What’s Tanis MacDonald Reading?
Memoir/essays
Bukowski in a Sundress – Kim Addonizio
I read a lot of memoirs about the writing life when I was preparing to write Out of Line, but I found Addonizio’s riotous beauty of a book only last week where I find everything good: on the shelves at Jeff Kirby’s poetry store knife/fork/book in Kensington Market. Like her poetry, Addonizio’s prose can be gut-bustingly funny one second and turn on a skateblade in a second for a sharp-eyed examination of agony. I will be thinking about her essay about her family, mental illness, and the legacy of cruelty, called “Simple Christian Charity,” for a long time.
Poetry
Sit How You Want – Robin Richardson
Walking into Richardson’s intense and muscular book of poems is like walking into the ocean. The book has that much salt and that much horizon. I’ve long admired Richardson’s start-up and editorship of the feminist litmag Minola Review and am taking this book of courageous and incendiary lyric experiments slowly, to make sure I get every word.
Fiction
The Comedian – Clem Martini
Not everyone knows this, but you heard it here first: I am a lifelong theatre geek.
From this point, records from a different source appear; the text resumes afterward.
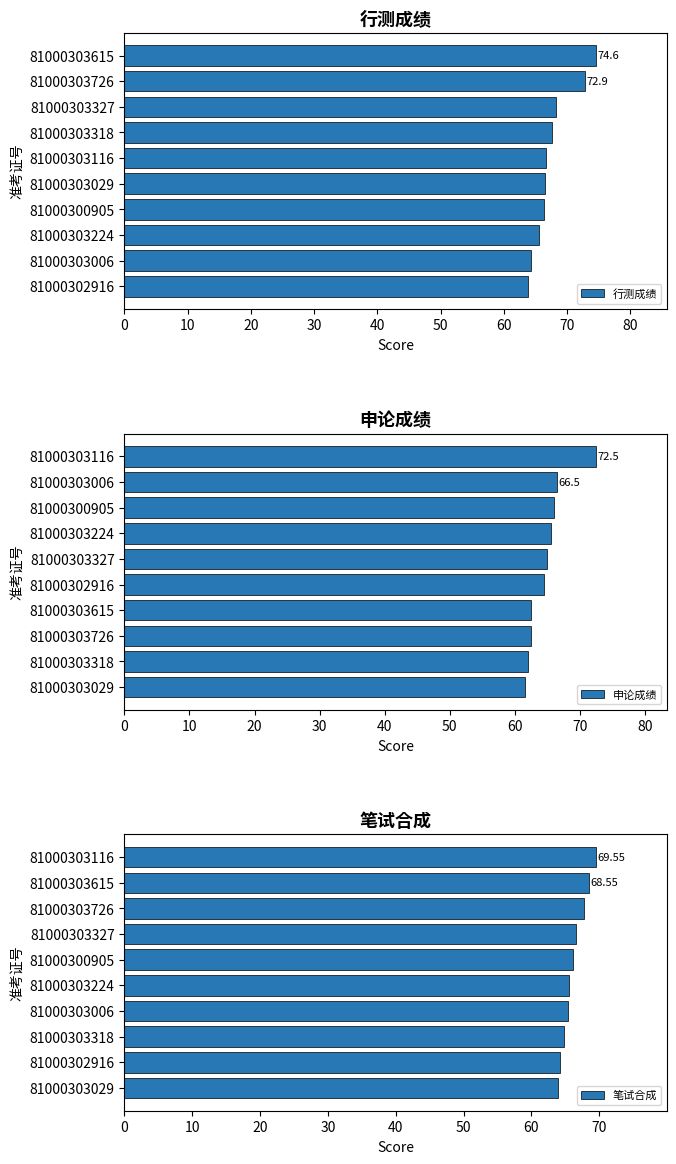

Read the 笔试合成 value at 60.

66.7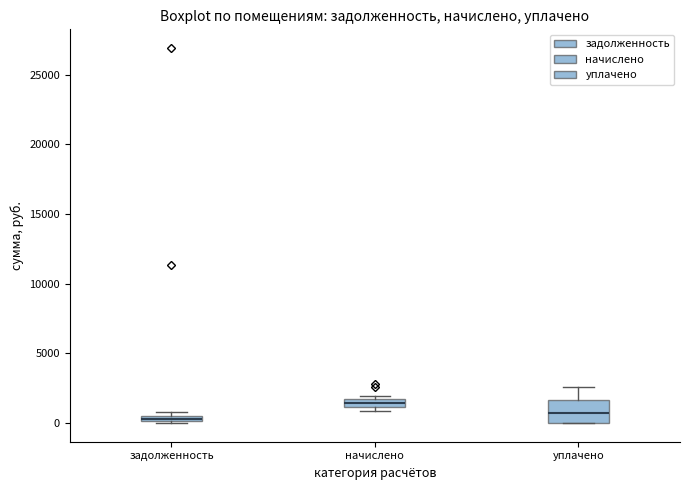

Which box has the highest median line?

начислено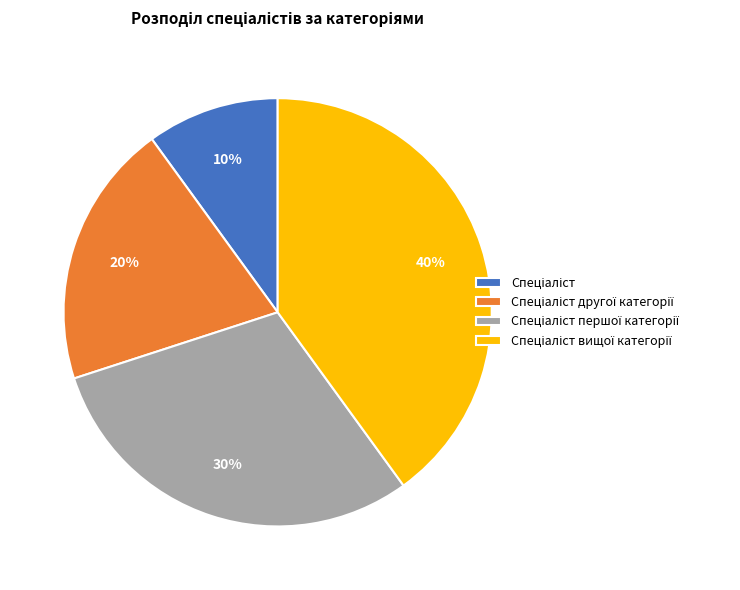

To the nearest percent, what is the difference between the largest and smallest slice percentages?

30%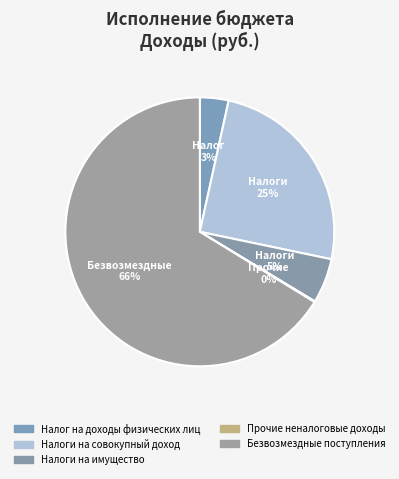

To the nearest percent, what percentage of the pie is Безвозмездные поступления?

66%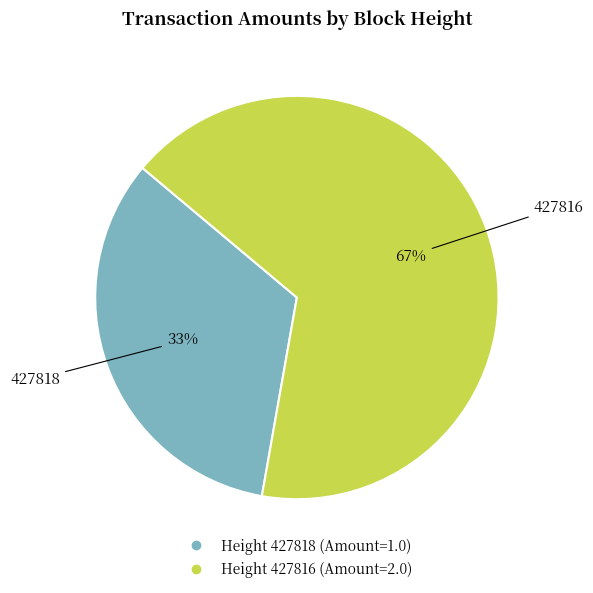

To the nearest percent, what is the average slice percentage?

50%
For me, Martini’s novel, narrated by the Roman playwright Plautus, was a special pleasure. Martini is a theatre scholar and playwright, and he’s a novelist of the first order. The love with which he paints this insider’s look at the production of a comedy (complete with plenty of mishaps) in a Rome scored by militarism and violence had the best qualities of historical fiction: timely in appearance and nimble in execution.